Department of Mines & Geology

Department overview
- Jurisdiction: Government of Jharkhand
- Headquarters: Yojna Bhawan, Nepal House, Doranda, Ranchi, Jharkhand – 834002;
- Minister responsible: Hemant Soren, Minister in Charge;
- Department executive: Arava Rajkamal, IAS, Secretary;
- Website: minerals.jharkhand.gov.in

= Department of Mines and Geology (Jharkhand) =

Department of Government of Jharkhand

The Department of Mines and Geology, is a department of Government of Jharkhand is responsible for the development, regulation and conservation of mineral resources in Jharkhand. The state accounts for about 40% of India’s total mineral reserves, ranking first in coal reserves and holding significant deposits of iron ore, bauxite, copper, limestone and other minerals.

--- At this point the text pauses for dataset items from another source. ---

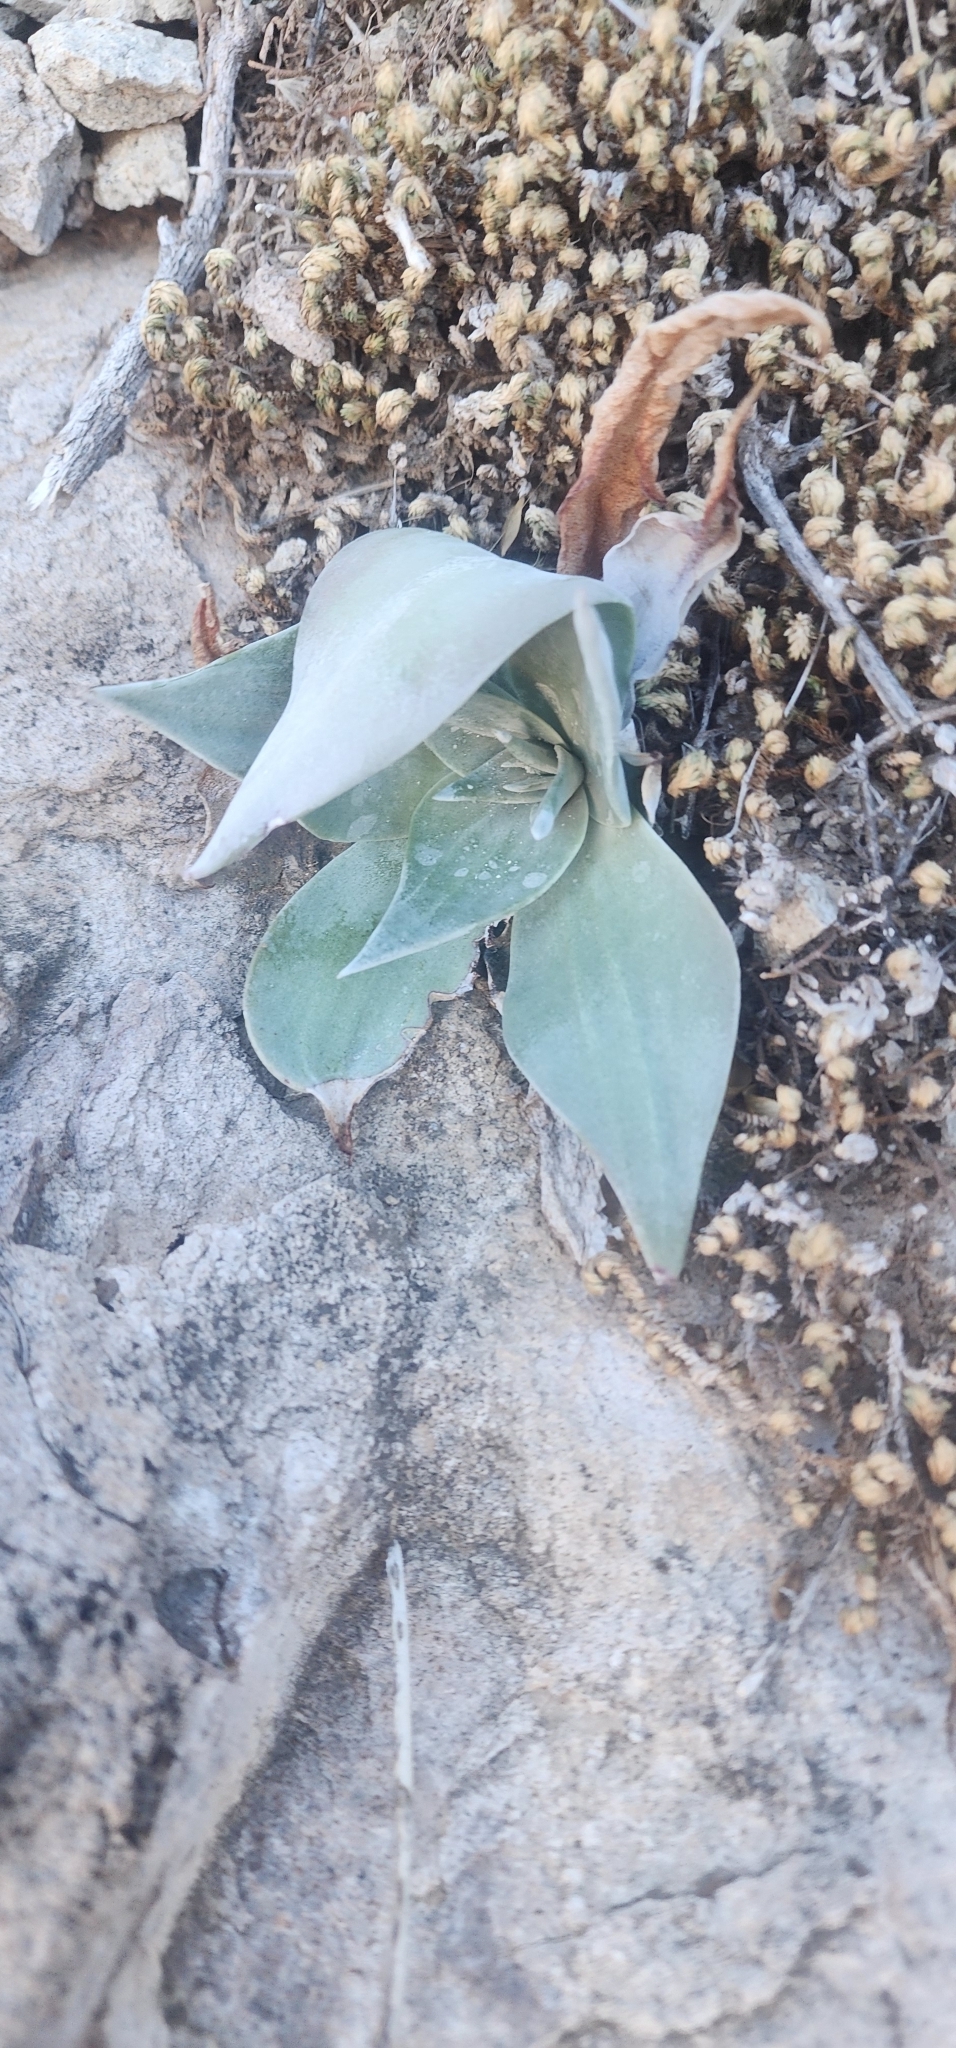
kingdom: Plantae
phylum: Tracheophyta
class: Magnoliopsida
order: Saxifragales
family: Crassulaceae
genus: Dudleya
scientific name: Dudleya arizonica
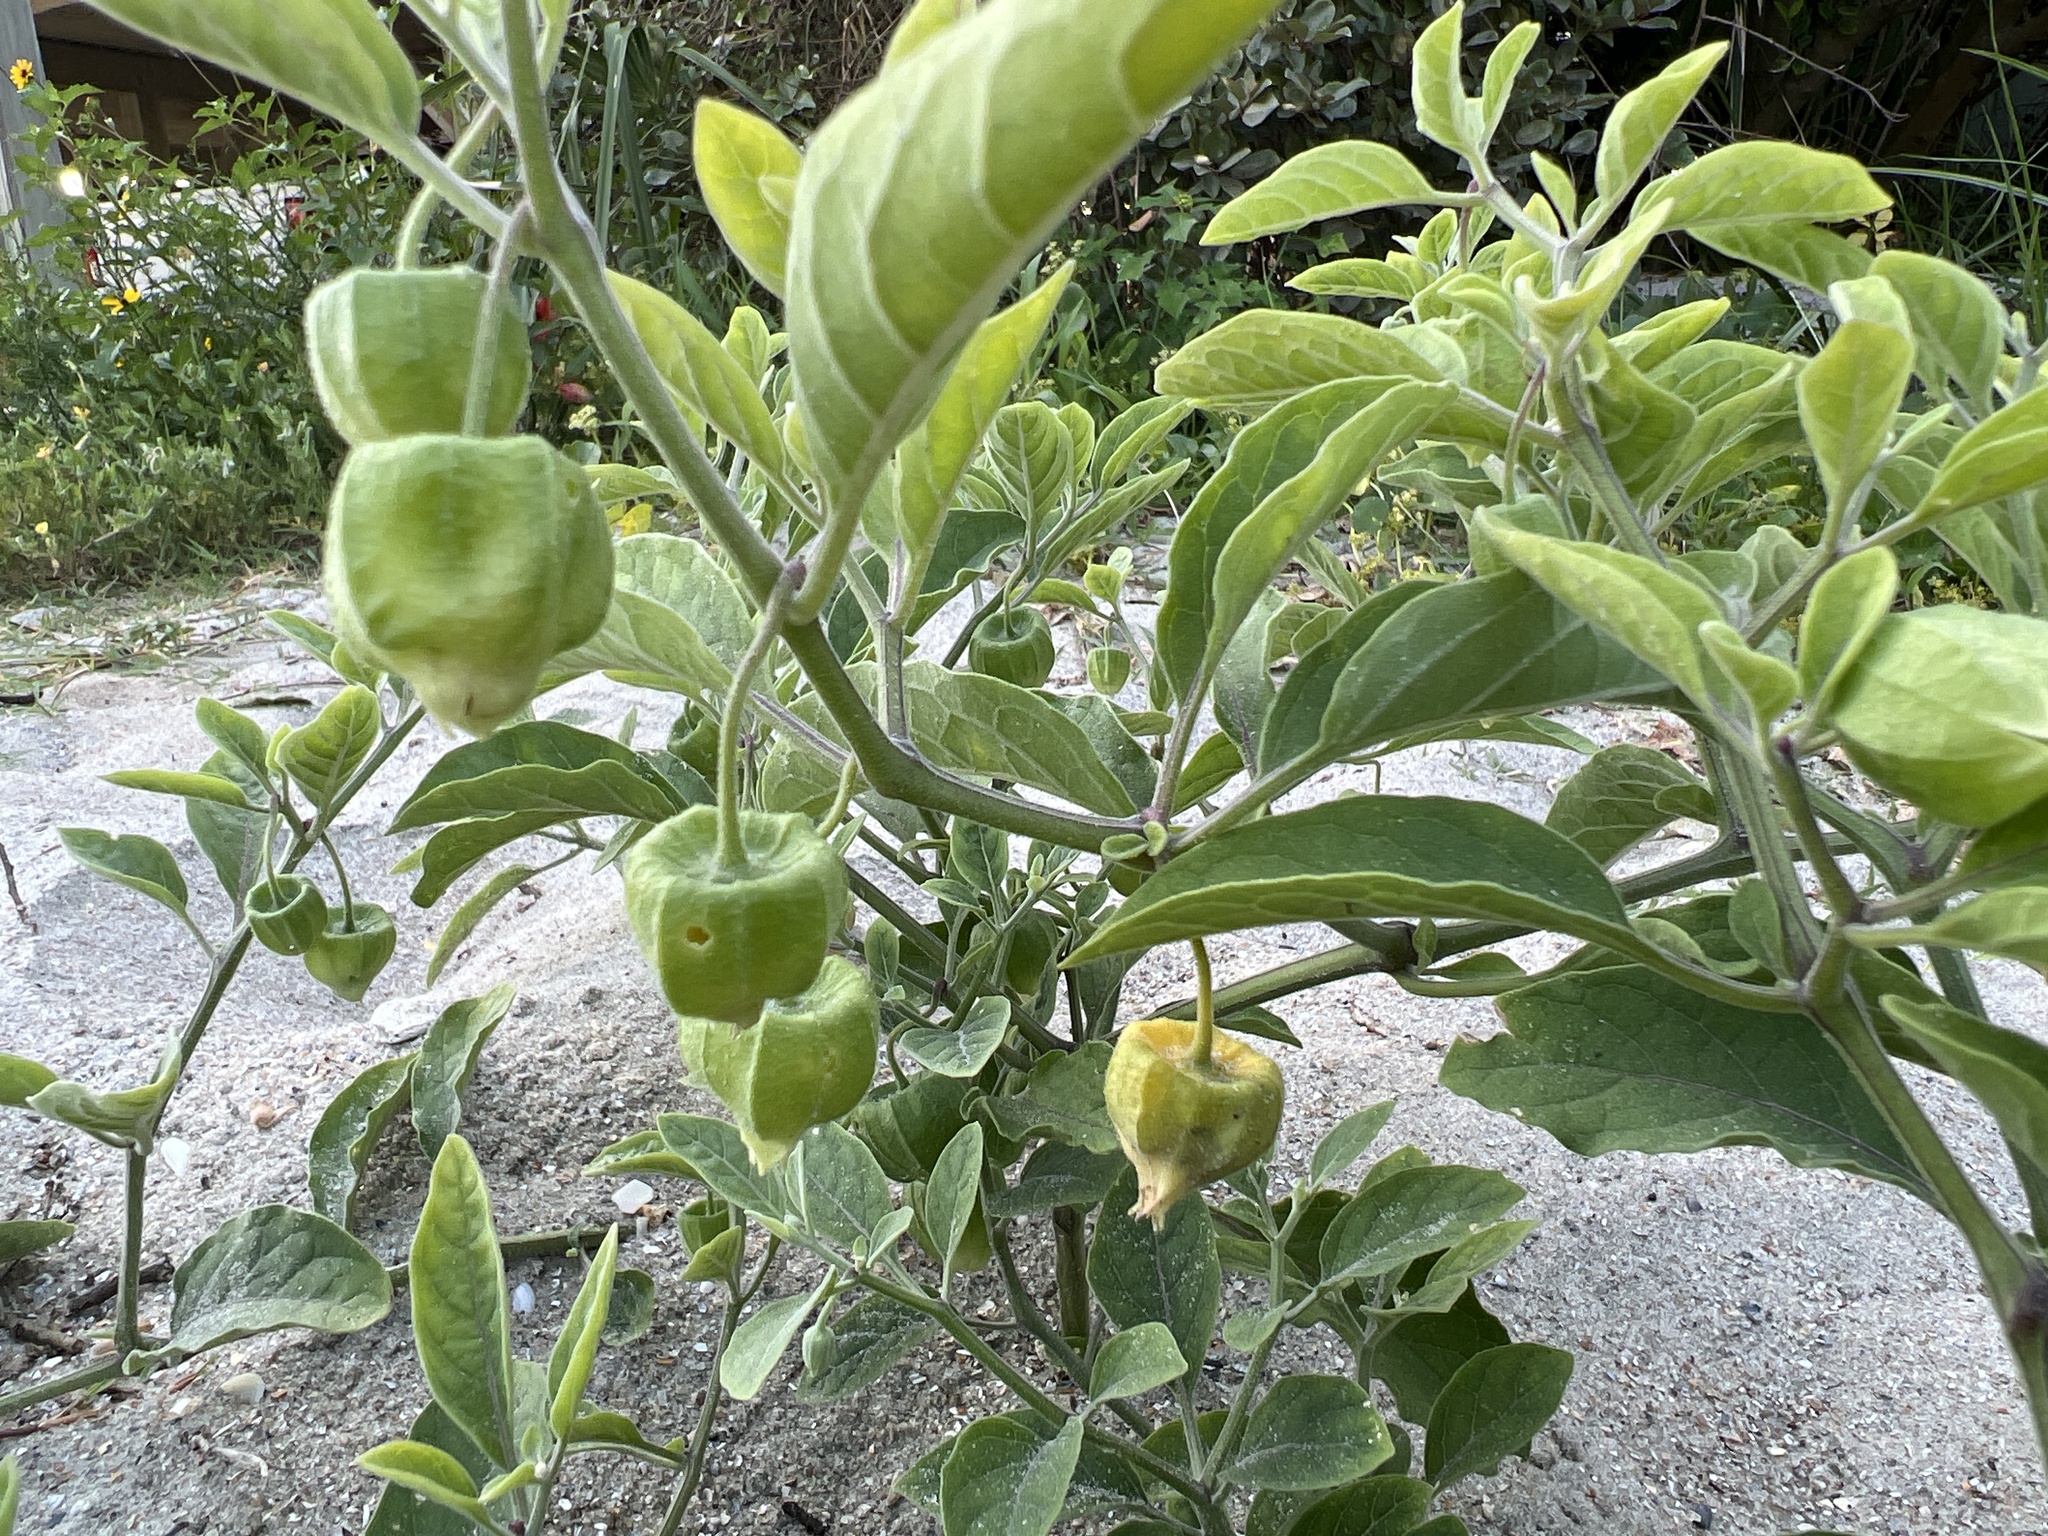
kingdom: Plantae
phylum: Tracheophyta
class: Magnoliopsida
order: Solanales
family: Solanaceae
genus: Physalis
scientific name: Physalis walteri
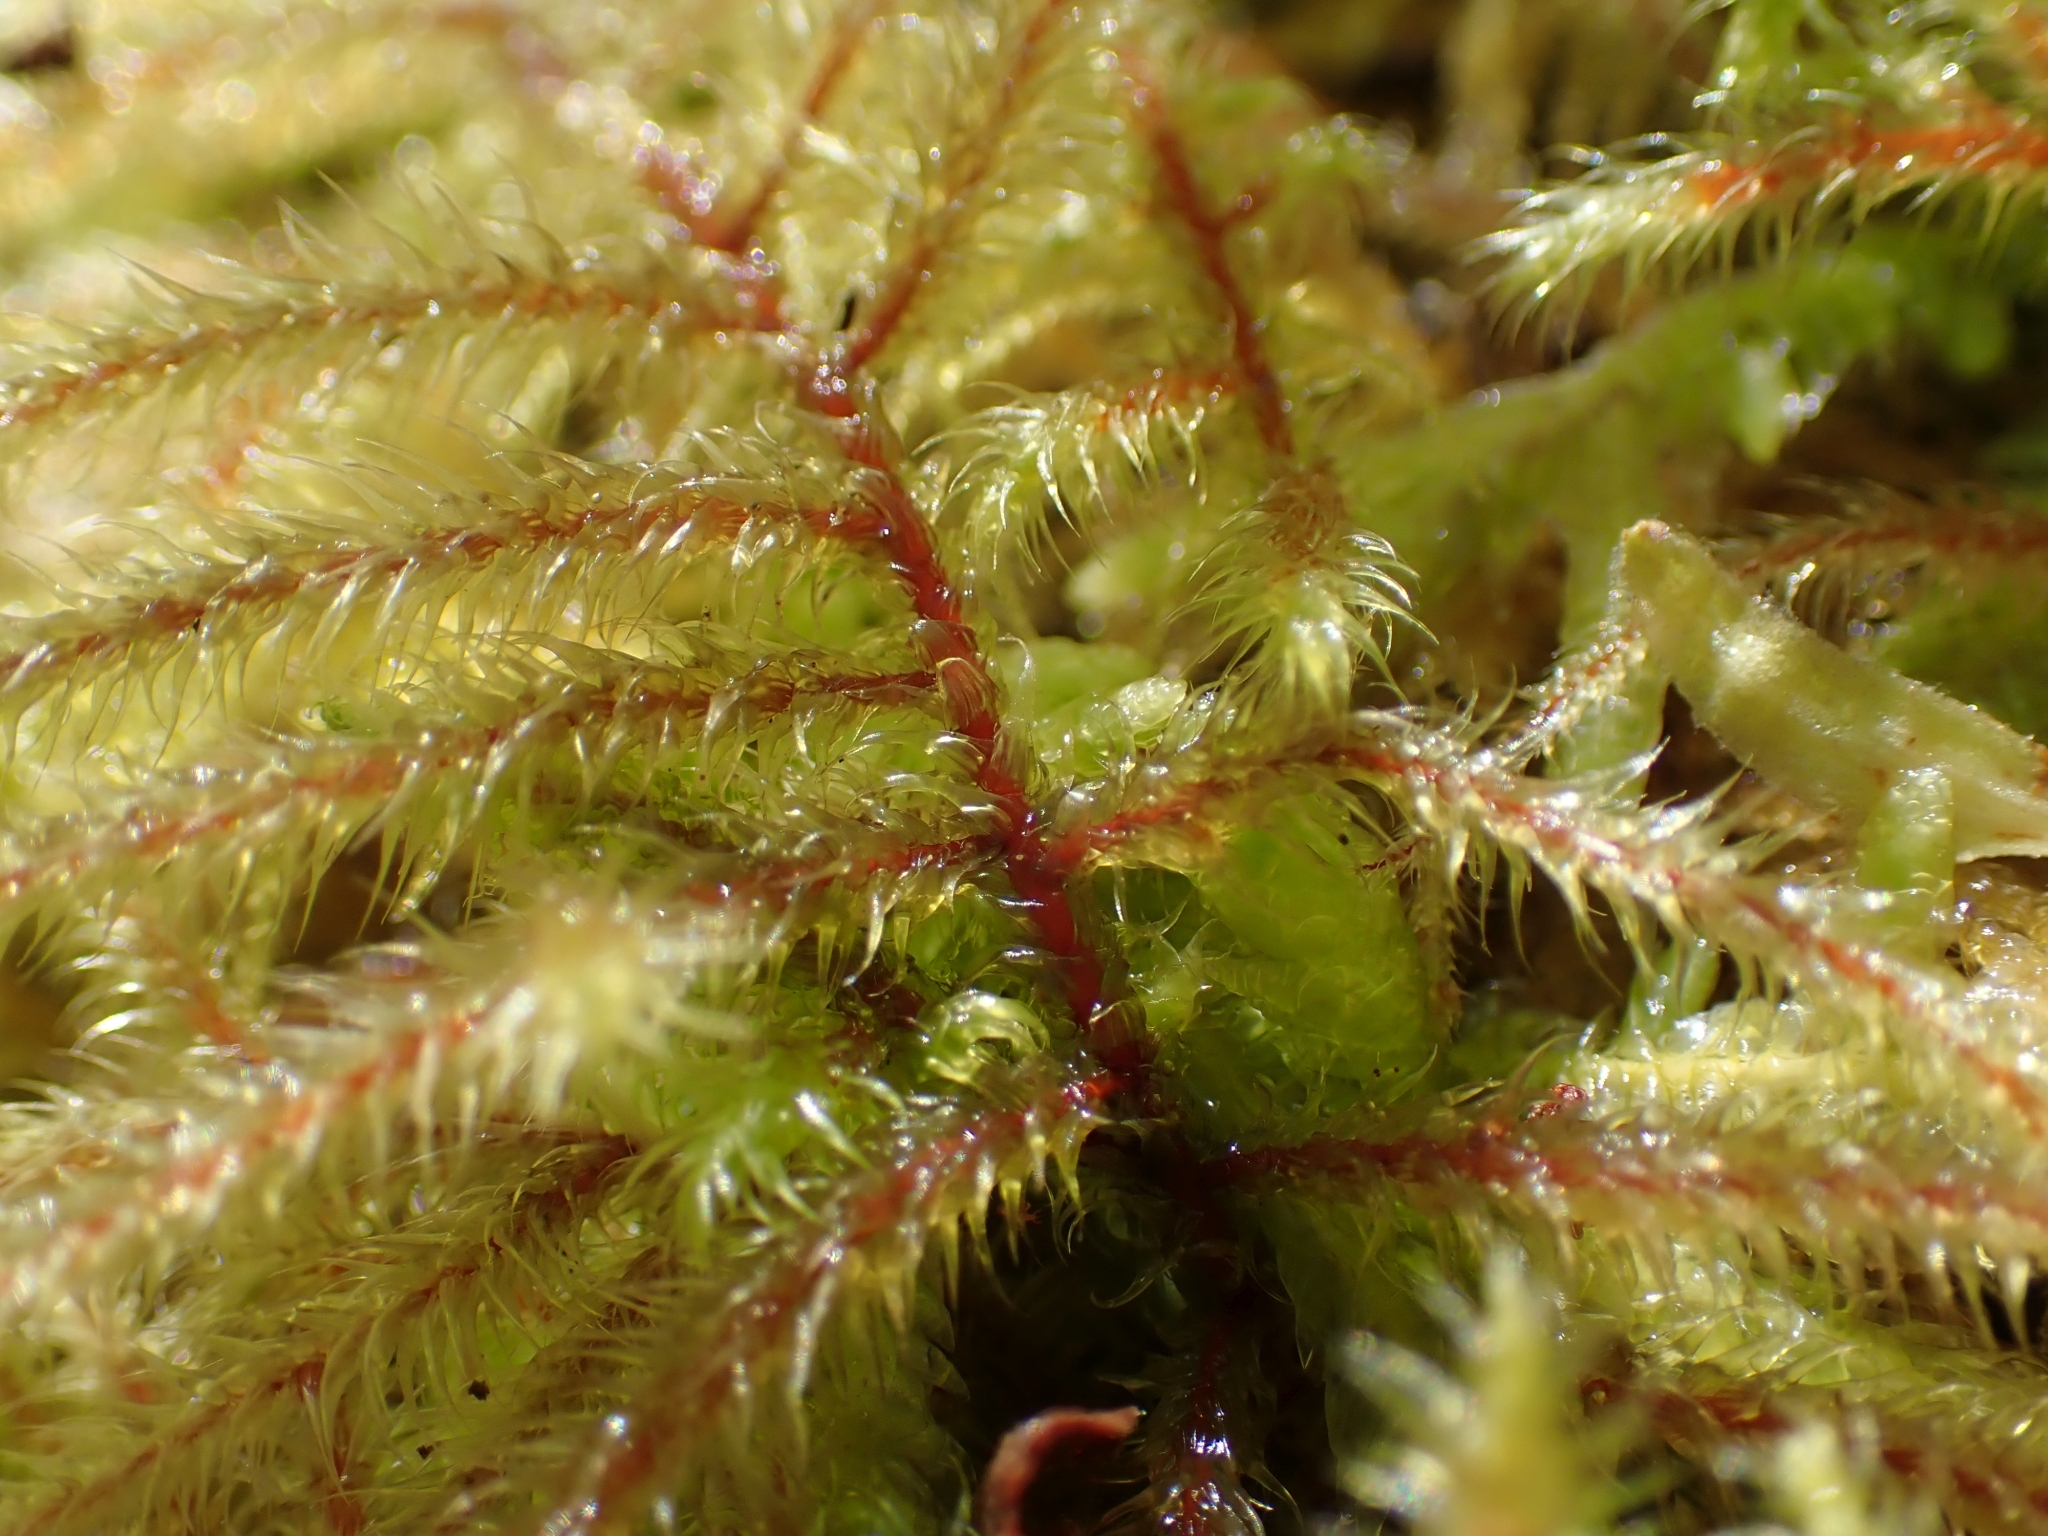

The department oversees mineral exploration, grant of concessions, collection of mining revenue and enforcement measures against illegal mining, while promoting sustainable and eco-friendly utilization of resources.

==Ministerial team==
The Department is headed by the Jharkhand's Cabinet Minister of Mines and Geology. Civil servants such as the Secretary are appointed to support the minister in managing the department and implementing its functions. Since December 2024, the minister for Department of Department of Mines and Geology is Hemant Soren.